*** Provided entries Section Begins ***

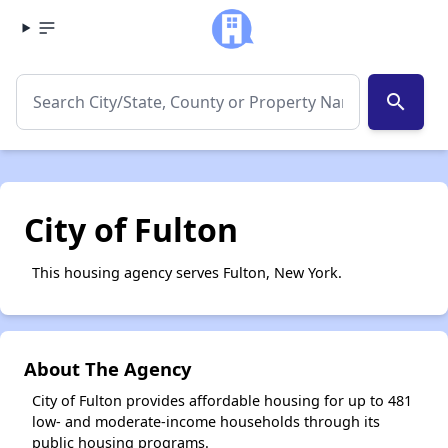
search
City of Fulton
This housing agency serves Fulton, New York.
About The Agency
City of Fulton provides affordable housing for up to 481
low- and moderate-income households through its
public housing programs.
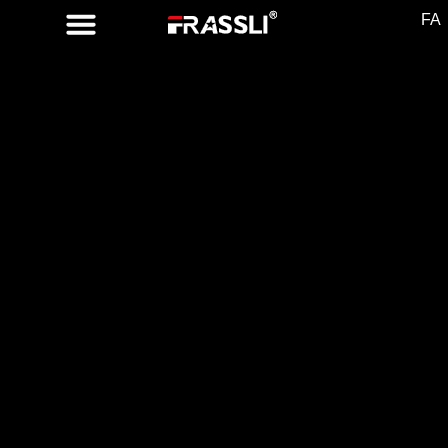
FA
FR 1902
TURN SIGNAL
SWITCH
Part No.
8201167978 ,
255403601R ,
251686
Compatible
Vehicles
DACIA
SANDERO II ,
LODGY, LOGAN II
RENAULT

*** Provided entries Section Ends ***

About this exercise
After removing the pictures, set down every record above exactly as it stands.

Reply to the task
search
City of Fulton
This housing agency serves Fulton, New York.
About The Agency
City of Fulton provides affordable housing for up to 481
low- and moderate-income households through its
public housing programs.
FA
FR 1902
TURN SIGNAL
SWITCH
Part No.
8201167978 ,
255403601R ,
251686
Compatible
Vehicles
DACIA
SANDERO II ,
LODGY, LOGAN II
RENAULT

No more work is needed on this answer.